**Extract**

No matter how familiar readers may be with the tradition of Catholic social teaching, they will likely find the two chapters in the Compendium of the Social Doctrine of the Church on work and on economic life (Ch. 6 and 7) at once exhilarating and frustrating. They are exhilarating because these pages contain ample reminders of the great strengths of our tradition of social thought. Among the stirring accomplishments of Catholic social teaching recapitulated in these pages are the bold defense of workers’ rights in an age of industrial exploitation (starting with the 1891 encyclical Rerum Novarum) and the growing scope and subtlety of church documents on social justice over the past half-century. Particularly since the 1960’s, Vatican sources (popes, synods of bishops, the second Vatican council) have articulated philosophically rigorous positions regarding such social priorities as the promotion of the common good and the taming of economic structures in order to protect the poor and advance social justice.

Ahistorical Truths

But the genre of this volume remains that of a catechism, and such reference works are almost by definition not great works of literature. A majority of the sentences are doomed to be declarative and definitional in nature, rather than narrative or descriptive. The frequent citation of long blocks of material from previous documents further constrains the authorial voice.

One also finds a curious aversion in these chapters to recognizing and describing the historical context of the church’s unfolding teachings on labor and the economy. Admittedly, some contextualization is accomplished earlier, especially in Chapter Two, where Nos. 89 to 103 trace a bit of the relevant history. Nevertheless, the compendium as a whole displays a marked preference to hold up as “timeless and constant teachings of the church” many features of social thought that in fact found expression only very gradually and recently, in response to specific abuses and as a result of the work and influence of particular social movements. The notions of the priority of labor (Nos. 276-80) and solidarity (Nos. 305-9) would particularly benefit from a more explicit appreciation of just how contingent and historically conditioned was the entrance of these terms into their current privileged place in Catholic social teaching.

**What is expected**
Shorten the paragraph of the review that begins "One also finds a curious aversion," keeping its main points. None of the material is needed here.

**Records provided**
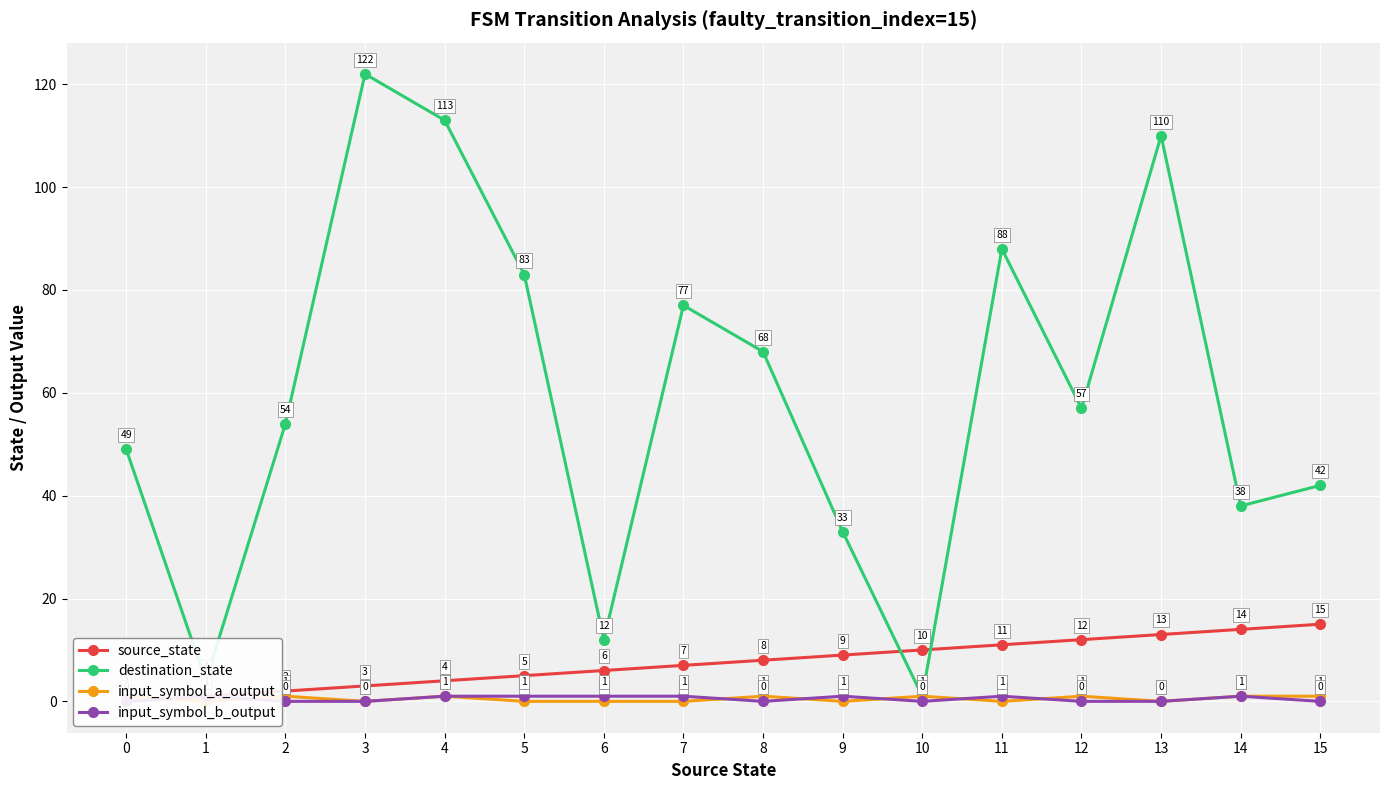

What are all the series names shown in the legend?

source_state, destination_state, input_symbol_a_output, input_symbol_b_output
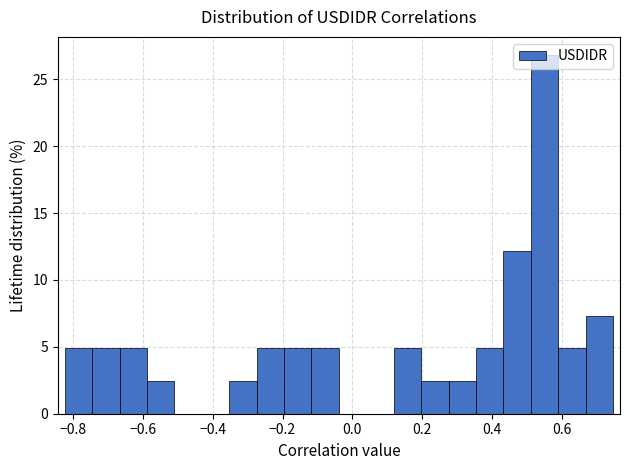

Read against the x-axis, roughly where is the centre of the tallest bar?

0.54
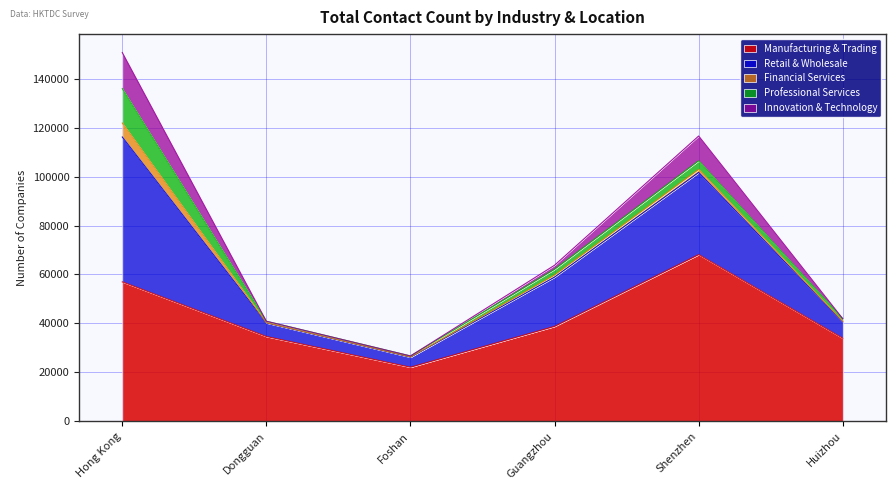

True or false: Retail & Wholesale and Innovation & Technology cross at least once.

False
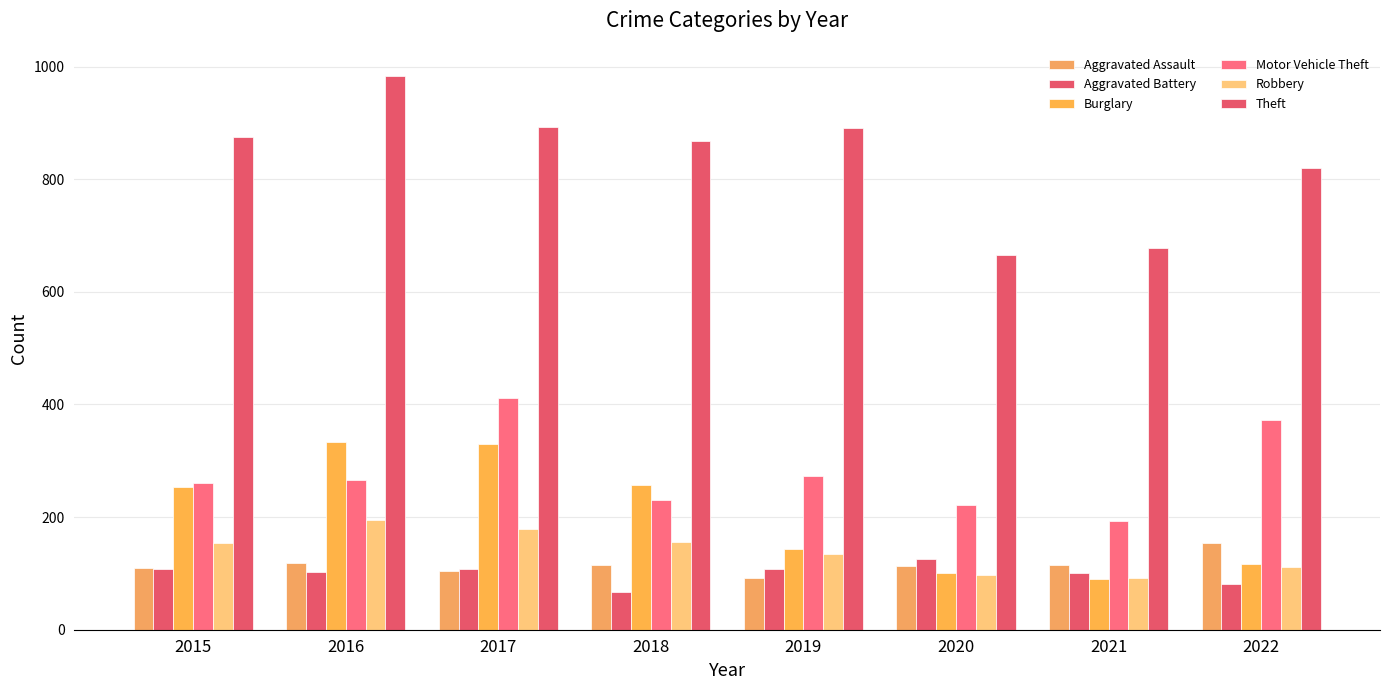

Rank the series at 2018 from lowest to highest value.

Aggravated Battery, Aggravated Assault, Robbery, Motor Vehicle Theft, Burglary, Theft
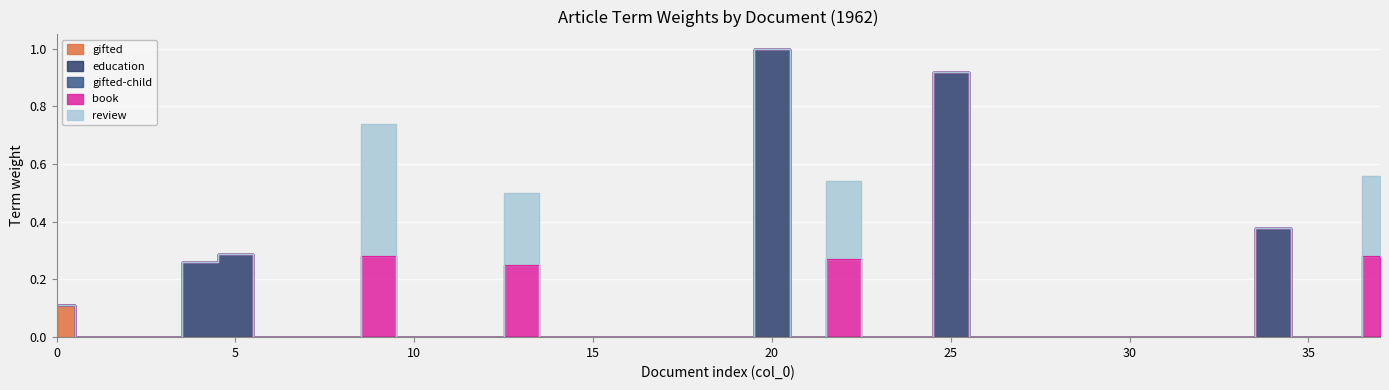

In book, how many points are higher than both neighbors (excluding endpoints)?

3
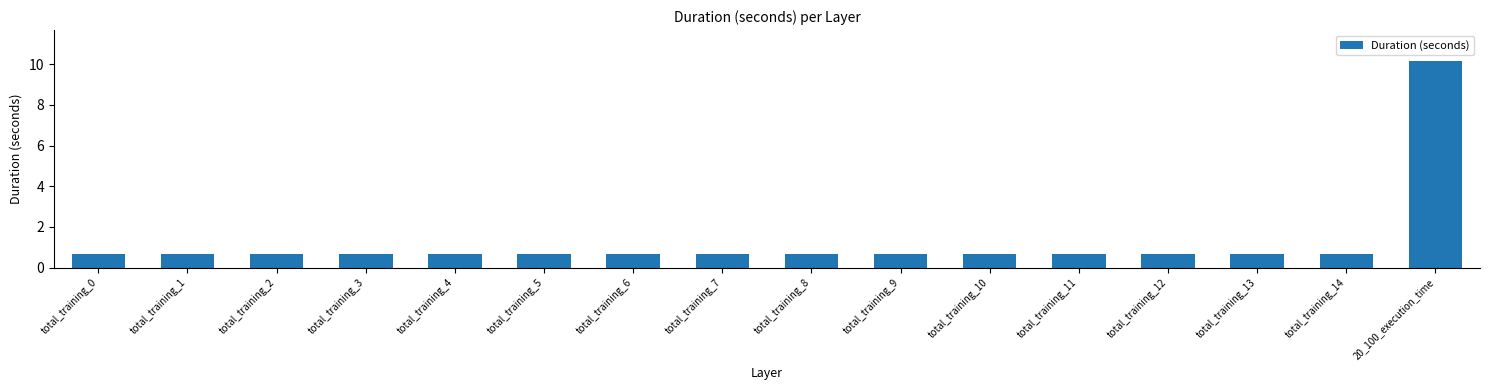

What is the difference between the maximum and minimum values?

9.5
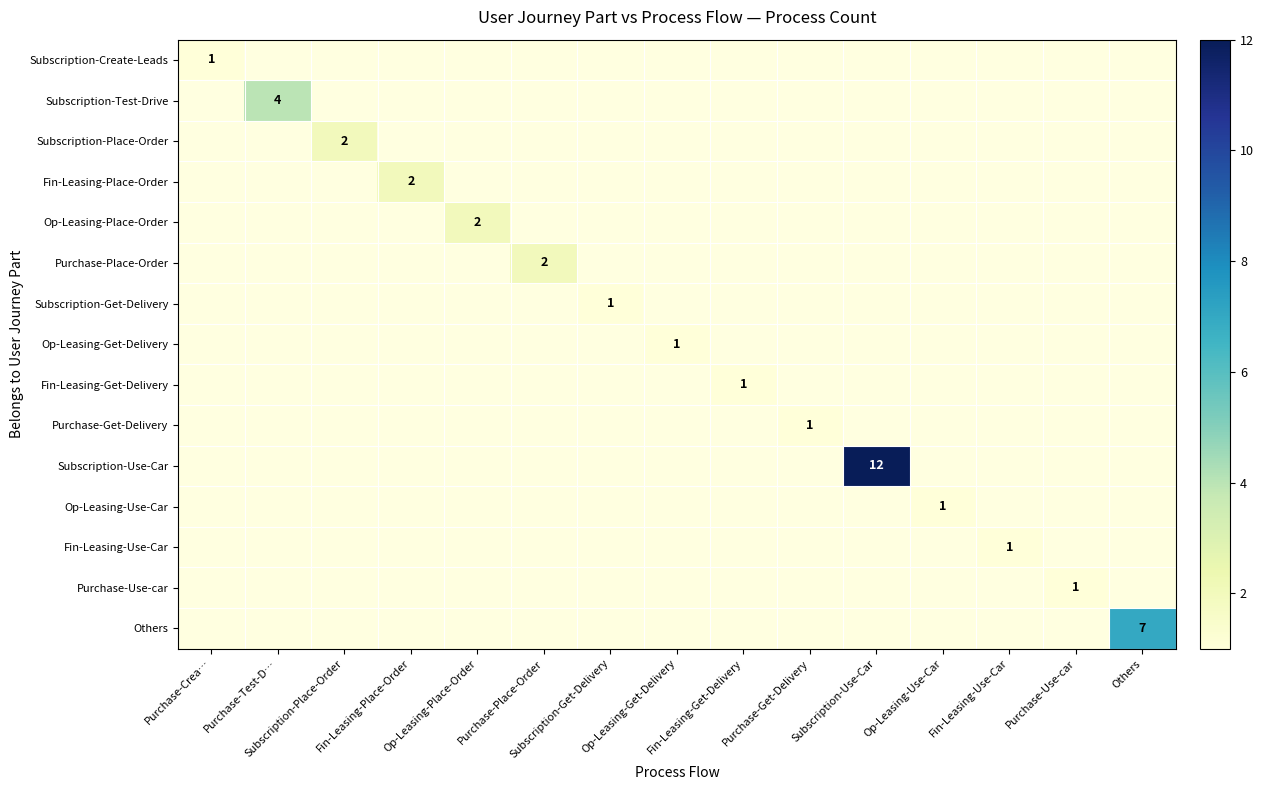

Is the value of Subscription-Place-Order at Purchase-Crea… greater than the value of Op-Leasing-Get-Delivery at Op-Leasing-Use-Car?

No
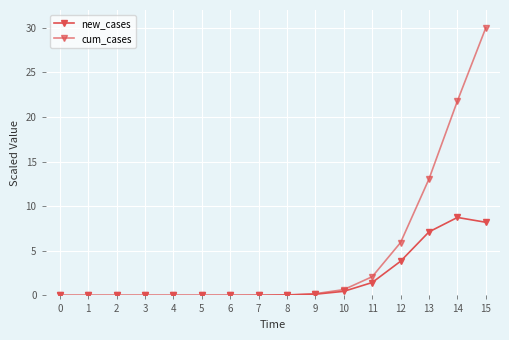

Which series has the largest total across all categories?

cum_cases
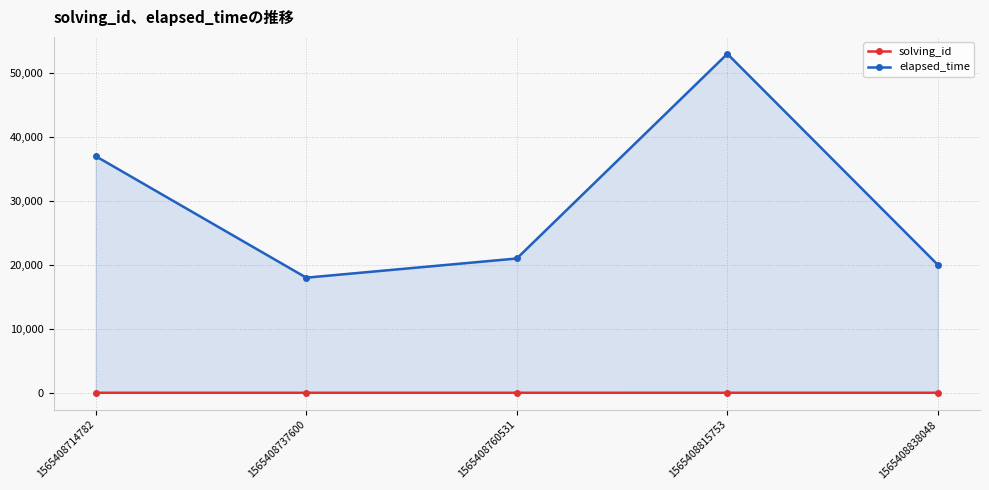

The solving_id series shows 4 at 1565408815753. True or false?

True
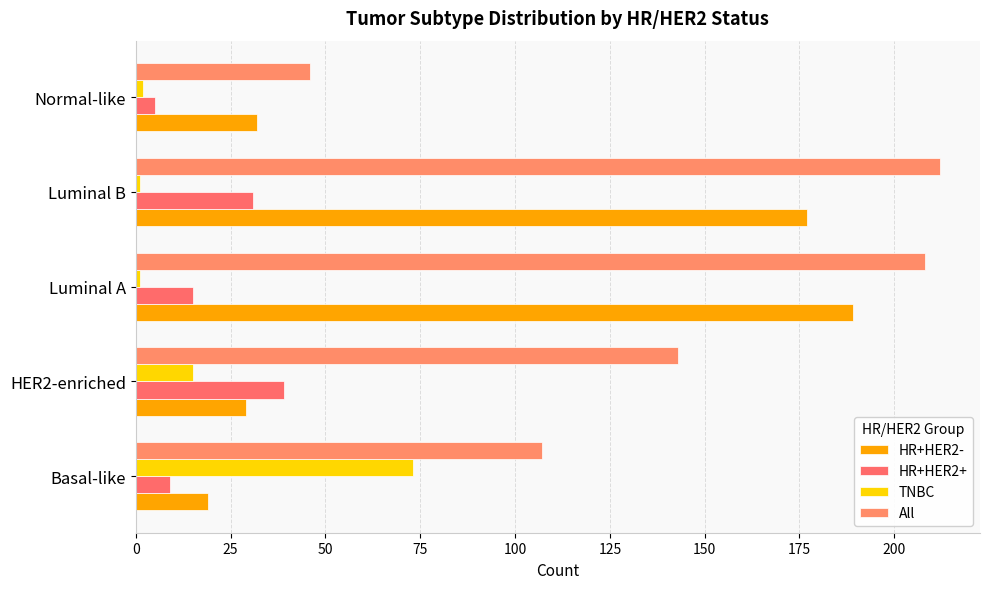

Which series has the widest spread of values?

HR+HER2-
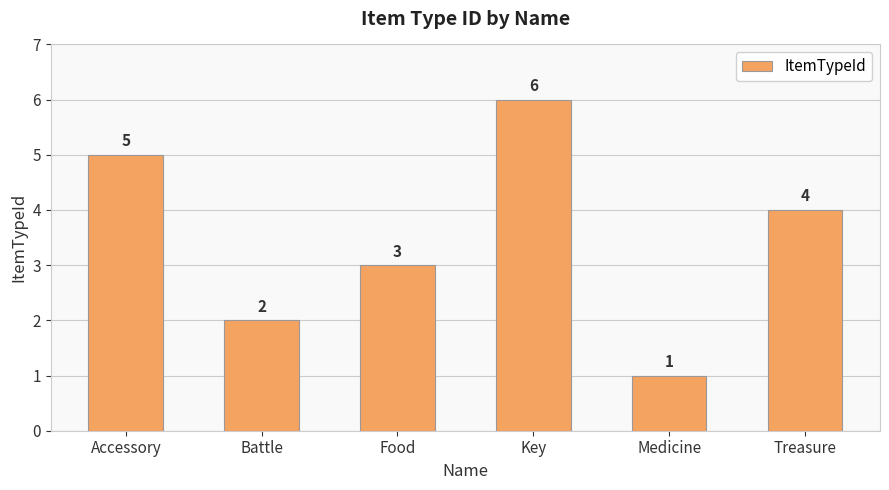

What is the approximate value at Key?

6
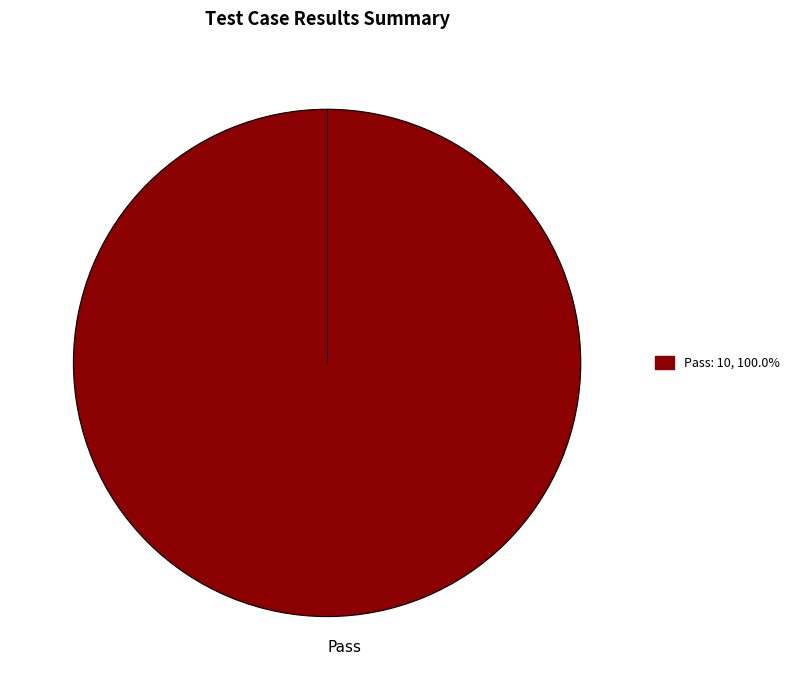

How many segments does this pie chart have?

1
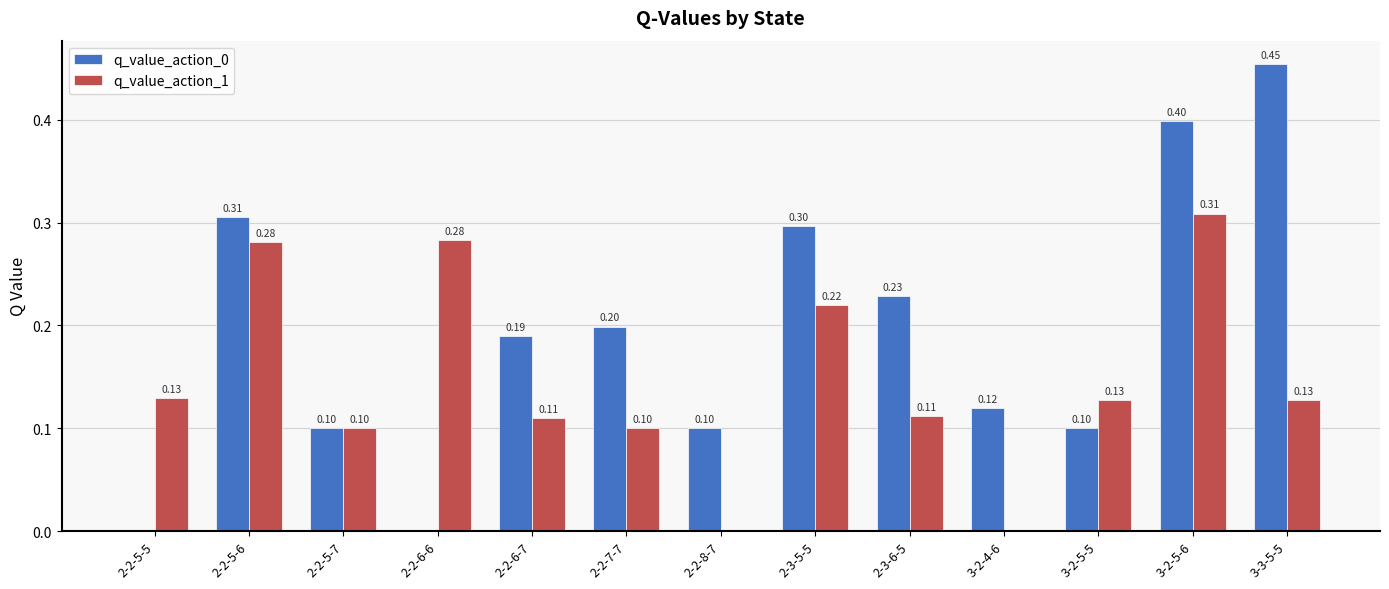

Between 2-3-5-5 and 3-2-5-6, which series saw the biggest shift?

q_value_action_0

**Response for this exercise**
The chapters avoid describing the historical context in which the church's teaching on labor and the economy developed. Chapter Two traces some of that history (Nos. 89 to 103). Still, the compendium generally presents as "timeless and constant teachings of the church" ideas that emerged only gradually and recently, in response to specific abuses and through particular social movements. The priority of labor (Nos. 276-80) and solidarity (Nos. 305-9) especially need a clearer recognition of how contingent and historically conditioned their rise to prominence was.